I was probably 5, and thrilled because I got to go to the shop with my dad and uncle. They had a harvesting business so the winter was spent tearing down the fleet of combines and trucks to get ready for next season. My dad is underneath the combine trying to remove a bearing. I was the designated tool fetcher. He asks me to go get the full size sledge hammer they had cut the handle down to about 18” on. I remember thinking first, how heavy it was, and second that it was slipping. I started going as fast as my little legs could carry me. I got to my dad at the exact moment it slipped from my fingers, and watched as it fell straight down on my dad’s crotch.

I learned some new words that day.

dj06482
dj06482 SuperDork
6/28/16 12:12 p.m.

My three oldest sons have all helped me with oil changes, so they know the drill. They've also done a great job with other projects around the house and the yard, and I appreciate the help.

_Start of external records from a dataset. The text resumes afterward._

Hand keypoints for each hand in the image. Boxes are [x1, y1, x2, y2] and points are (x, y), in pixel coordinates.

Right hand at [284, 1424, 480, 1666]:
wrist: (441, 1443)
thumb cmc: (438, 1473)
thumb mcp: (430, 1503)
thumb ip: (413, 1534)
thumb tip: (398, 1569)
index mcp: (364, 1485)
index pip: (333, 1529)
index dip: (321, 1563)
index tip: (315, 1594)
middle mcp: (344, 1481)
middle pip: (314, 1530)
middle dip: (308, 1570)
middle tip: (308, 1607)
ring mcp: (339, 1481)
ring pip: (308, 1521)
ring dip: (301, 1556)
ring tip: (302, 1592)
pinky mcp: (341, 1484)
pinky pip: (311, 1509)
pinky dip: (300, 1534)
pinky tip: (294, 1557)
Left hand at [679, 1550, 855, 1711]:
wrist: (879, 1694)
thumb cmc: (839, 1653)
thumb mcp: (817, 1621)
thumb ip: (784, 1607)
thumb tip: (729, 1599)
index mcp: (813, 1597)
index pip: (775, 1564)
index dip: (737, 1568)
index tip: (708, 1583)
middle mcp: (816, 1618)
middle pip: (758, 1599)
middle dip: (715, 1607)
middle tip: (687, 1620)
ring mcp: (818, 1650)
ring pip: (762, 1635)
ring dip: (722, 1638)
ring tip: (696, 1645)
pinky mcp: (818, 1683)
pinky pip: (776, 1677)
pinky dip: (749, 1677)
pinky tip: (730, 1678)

Hopefully, they won't be as much help as I was when I was younger. I did a great job of filling up the gas tank of my dad's lawnmower with grass clippings

KyAllroad
KyAllroad UltraDork
7/5/16 11:04 a.m.

Yesterday the boy offered to "organize" my garage for me while I did something else. I came back a half hour later to see him breaking a brick with the shop press. Wearing safety glasses, ear-muffs, and gloves. (good)

I ask what's going on (curiosity) and he says: "I'm definitely NOT breaking a brick and posting it to YouTube!"

OK then, have fun.

HunterBenz
HunterBenz Reader
7/5/16 11:26 a.m.

My two year old son was helping me in the garage one day when I was installing manual window regulators. He walks up to me and hands me something that looks a lot like a dipstick handle with no dipstick attached. Yep he broke the handle off.

A few minutes later I'm asking him to hand me a tool. Usually he hands me random things near what I am pointing at until he gets the right one. He hands me a few, then picks up a stubby screwdriver and he starts "using" it on the engine hoist, cool he can't mess anything up or hurt himself like that. A few seconds later I hear him saying, "In there."

I look over at him and he is pointing at my engine. He had dropped the stubby screwdriver in a coolant passage that was pretty much the exact size of the screwdriver. Of course he dropped it handle up so it can't be picked up with a magnet. Thank God it came out with a little effort with a pry bar and a ball of gorilla tape.

I still like having him around the garage when I am not cutting and welding.

XLR99
XLR99 Dork
7/5/16 3:19 p.m.

I'm cracking up reading the stories here! I remember getting stabbed in the hand with a screwdriver once while lying under a car, plus a bunch of other stuff I've blocked out.

To give you a small amount of hope, there's this:

0703161150

He did at least 90% of the work changing the pinion seal on his truck. Bonus, nothing broke, and it still appears to function as before . Progress, one project at a time...

Karacticus
Karacticus HalfDork
7/5/16 3:43 p.m.

I think I'm still suffering trauma from my Dad yelling at my 4-5 year old self when I couldn't keep a flashlight pointed at the part of the car he was working on.

There was an episode of "That 70's Show" that I remember Red doing exactly the same thing.

Wayslow
Wayslow HalfDork
7/5/16 4:39 p.m.

Not really my kid but my old Little Brother had the engine die in his daily driver. He managed to limp it to my place. He then proceeded to pick up a replacement from a local wrecker and swap it out. All single handed since I had just had cancer surgery and couldn't lift, twist or bend. I was happy and proud.